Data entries
● ● ● ●
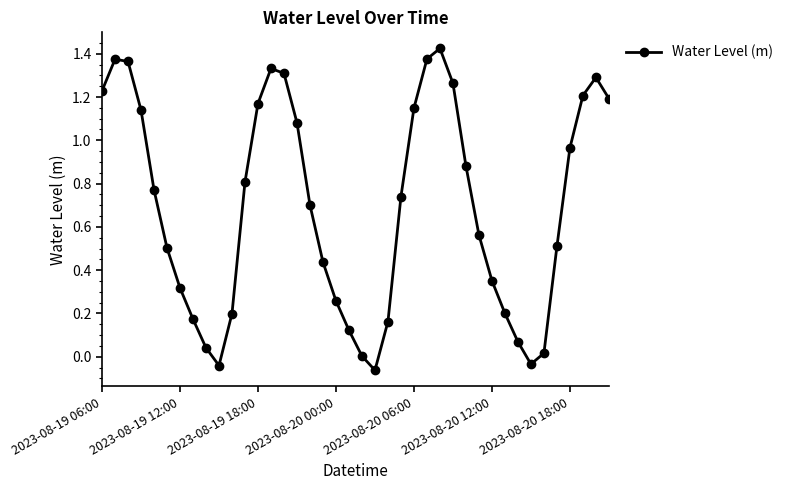

How many points are higher than both their immediate neighbors (excluding endpoints)?

4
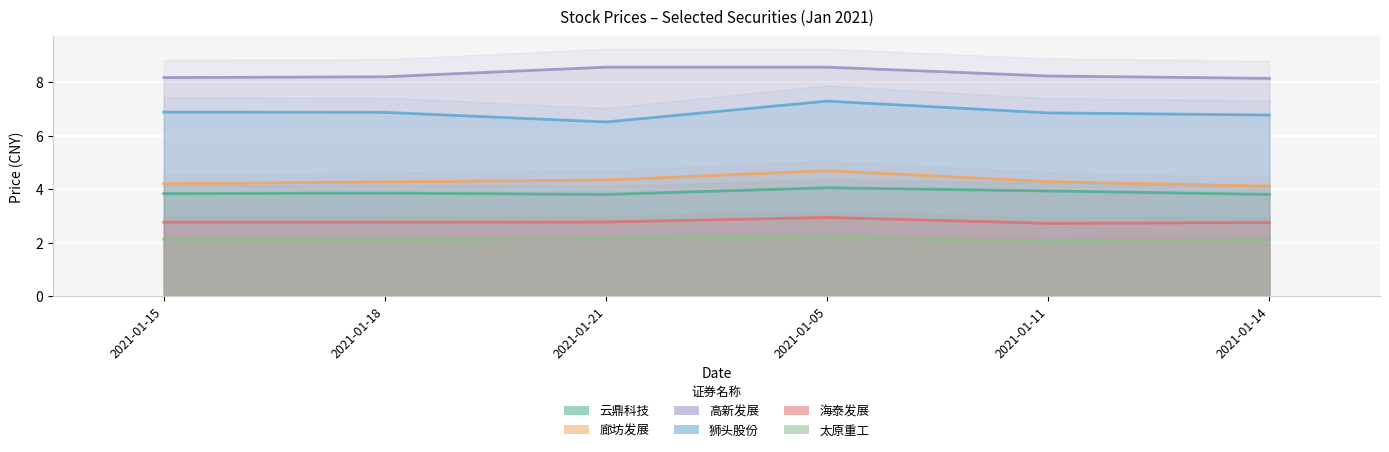

How many interior local valleys does the 太原重工 series have?

2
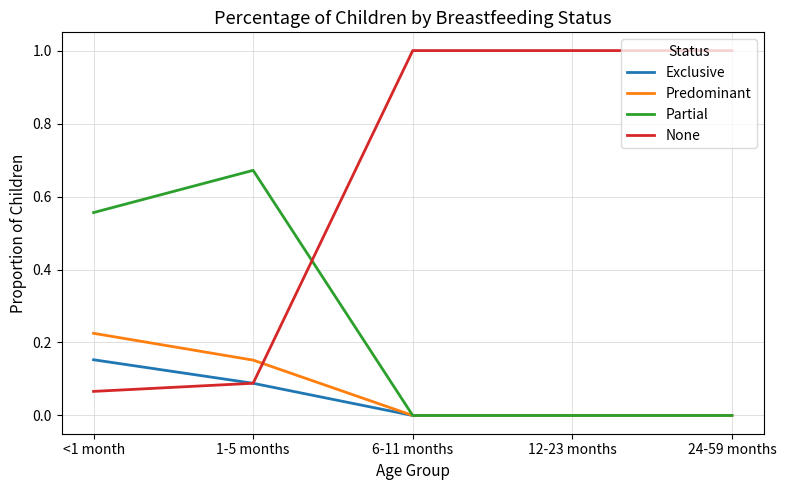

What is the greatest value displayed?

1.0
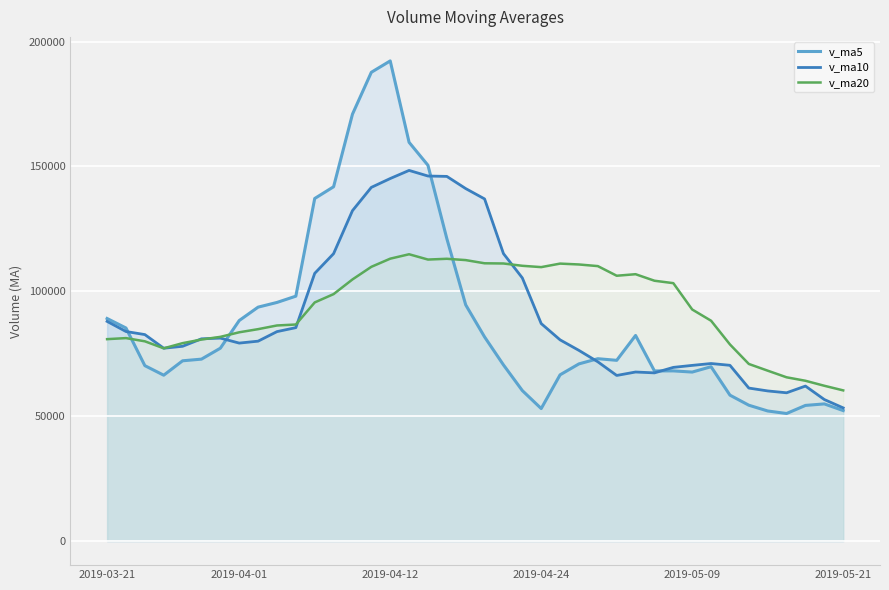

What is the average value of the v_ma10 series?

90823.2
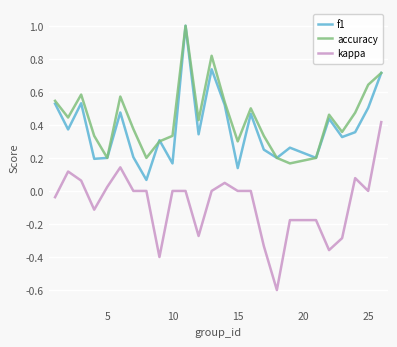

True or false: accuracy and kappa intersect in this chart.

False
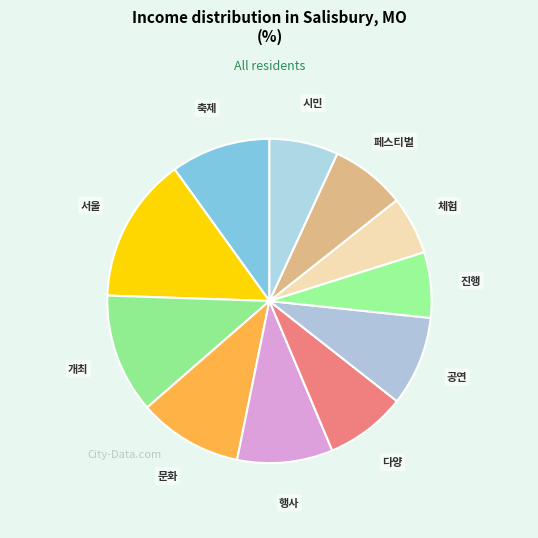

Which category has the biggest portion of the pie?

서울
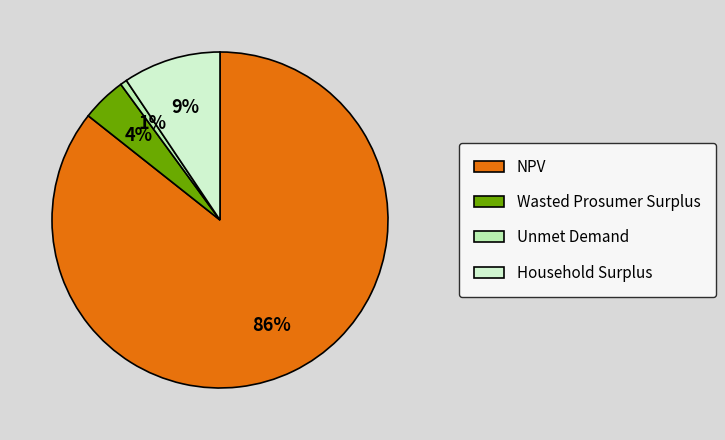

To the nearest percent, what is the combined percentage of NPV and Wasted Prosumer Surplus?

90%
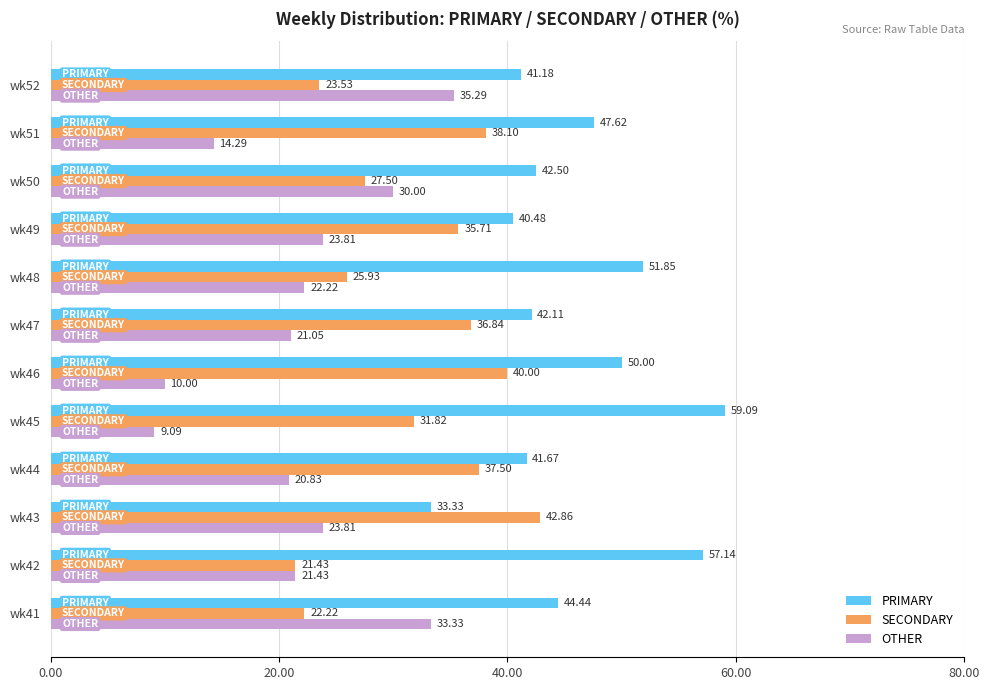

Which series has the widest spread of values?

OTHER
● ● ● ●
WRITTEN TASK: Rewrite all of the data above, replacing every instance of "series" with "line" and leaving everything else unchanged. Omit the pictures from your output.

SOLUTION TO THIS TASK:
How many points are higher than both their immediate neighbors (excluding endpoints)?

4

How many interior local valleys does the 太原重工 line have?

2

What is the greatest value displayed?

1.0

What is the average value of the v_ma10 line?

90823.2

True or false: accuracy and kappa intersect in this chart.

False

Which category has the biggest portion of the pie?

서울

To the nearest percent, what is the combined percentage of NPV and Wasted Prosumer Surplus?

90%

Which line has the widest spread of values?

OTHER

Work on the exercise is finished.